> DOCUMENT EXTRACT:
U-I-59/17

Opravilna št.:
U-I-59/17
ECLI:
ECLI:SI:USRS:2019:U.I.59.17
Evidenčni stavek:
When the Constitutional Court reviews the constitutionality of a law falling within the scope of EU law it must consider the Charter of Fundamental Rights of the European Union and the case law of the Court of Justice of the European Union that was formed on the basis thereof when reviewing the consistency of the challenged provisions with the Constitution.
 
The content of the first paragraph of Article 33 of the Geneva Convention and of Article 3 of the Convention for the Protection of Human Rights and Fundamental Freedoms is encompassed by Article 18 of the Constitution. The mentioned constitutional provision includes the requirement to observe the principle of non-refoulement, which prohibits the direct or indirect return of individuals to a country in which they may face treatment violating the right to the prohibition of torture.
 
The principle of non-refoulement ensures individuals the right to enter and to stay in the country where they seek protection and the right to fair and effective proceedings in which they are ensured a substantive review of whether their surrender could put them at a real risk of inhuman or degrading treatment.
 
The removal of individuals who claim that they need protection from a country without assessing whether substantial reasons have been demonstrated that justify the conclusion that there exists a real risk that by their removal from the country they may face inhuman treatment is consistent with the principle of non-refoulement only if the third country is safe (i.e. the safe third country concept). A third country is safe if it provides such individuals effective protection against a violation of the principle of non-refoulement. The safe third country concept, which is based on the rebuttable presumption of mutual trust among countries, is consistent with the principle of non-refoulement if the third country is obliged to fulfil comparable international obligations.
 
When individuals are surrendered to another EU Member State, a precise and individual assessment of all the circumstances that are relevant from the viewpoint of respect for the principle of non-refoulement must be ensured. Individuals must be guaranteed with certainty access to proceedings that ensure an assessment of whether substantial reasons have been demonstrated that justify the conclusion regarding the existence of a real risk that by their removal from the country they may face inhuman treatment.

[Extracted records]
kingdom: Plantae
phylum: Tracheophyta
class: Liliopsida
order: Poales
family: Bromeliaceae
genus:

> SET EXERCISE A: Decide whether each statement below agrees with the Constitutional Court summary, answering yes or no and quoting the words of the summary that settle it: (i) Article 18 of the Constitution encompasses the content of Article 3 of the Convention for the Protection of Human Rights and Fundamental Freedoms; (ii) the safe third country concept rests on an irrebuttable presumption of mutual trust among countries; (iii) in reviewing a law within the scope of EU law, the Constitutional Court must consider the Charter of Fundamental Rights of the European Union.
> SET EXERCISE B: According to the Constitutional Court summary, under what condition is a third country safe?
> SET EXERCISE C: Carry the Constitutional Court summary forward in the same formal style, beginning after its final sentence.

> OUTPUT A:
(i) Yes: "The content of the first paragraph of Article 33 of the Geneva Convention and of Article 3 of the Convention for the Protection of Human Rights and Fundamental Freedoms is encompassed by Article 18 of the Constitution."
(ii) No: "which is based on the rebuttable presumption of mutual trust among countries"
(iii) Yes: "it must consider the Charter of Fundamental Rights of the European Union"

> OUTPUT B: A third country is safe if it provides individuals who claim to need protection effective protection against a violation of the principle of non-refoulement.

> OUTPUT C:
A situation wherein the existence of a state is threatened and a real risk exists that due to the changed circumstances concerning migration its inhabitants will face inhuman treatment is regulated by Article 92 of the Constitution.
 
A statutory regulation that limits the types and number of circumstances by which it can be demonstrated that a serious risk exists that individuals will face inhuman treatment due to their surrender to another country and a regulation that cannot guarantee individuals with certainty access to proceedings that ensure an assessment of whether substantial reasons have been demonstrated that justify the conclusion that there exists a real risk that by their removal from the country they may face inhuman treatment do not allow for effective exercise of the right determined by Article 18 of the Constitution. Therefore, this entails an interference with the right determined by Article 18 of the Constitution. Interferences with such right are inadmissible.
 
 
__________________________________________________________________________________________
 
[The text published below is a summary prepared for the annual report.]
 
Aliens Act
 
By Decision No. U-I-59/17, dated 18 September 2019 (Official Gazette RS, No. 62/19), upon the request of the Ombudsman for Human Rights, the Constitutional Court decided on the constitutionality of the second, third, and fourth sentences of the second paragraph and of the third paragraph of Article 10b of the Aliens Act. The challenged provisions regulated the special legal regime governing the treatment of persons who express an intention to submit an application for international protection during a time of changed circumstances in the field of migration. In the second paragraph of Article 10b of the Aliens Act, the legislature temporarily and in a certain area substituted the general provisions of the International Protection Act, which regulate the handling of international protection applications differently (i.e. normally). The special regime governing the treatment of “motions to submit an application for international protection” in fact entailed that the Police should perform an identification procedure and establish the identity of the alien in conformity with the law that regulates the tasks and powers of the Police, and that, notwithstanding the provisions of the law regulating international protection, the Police would reject such motion as inadmissible and transfer the alien to the relevant neighbouring country if in the neighbouring EU Member State from which the alien entered the state there are no systemic deficiencies related to asylum procedures and reception conditions for applicants that might expose them to the risk of torture or inhuman or degrading treatment.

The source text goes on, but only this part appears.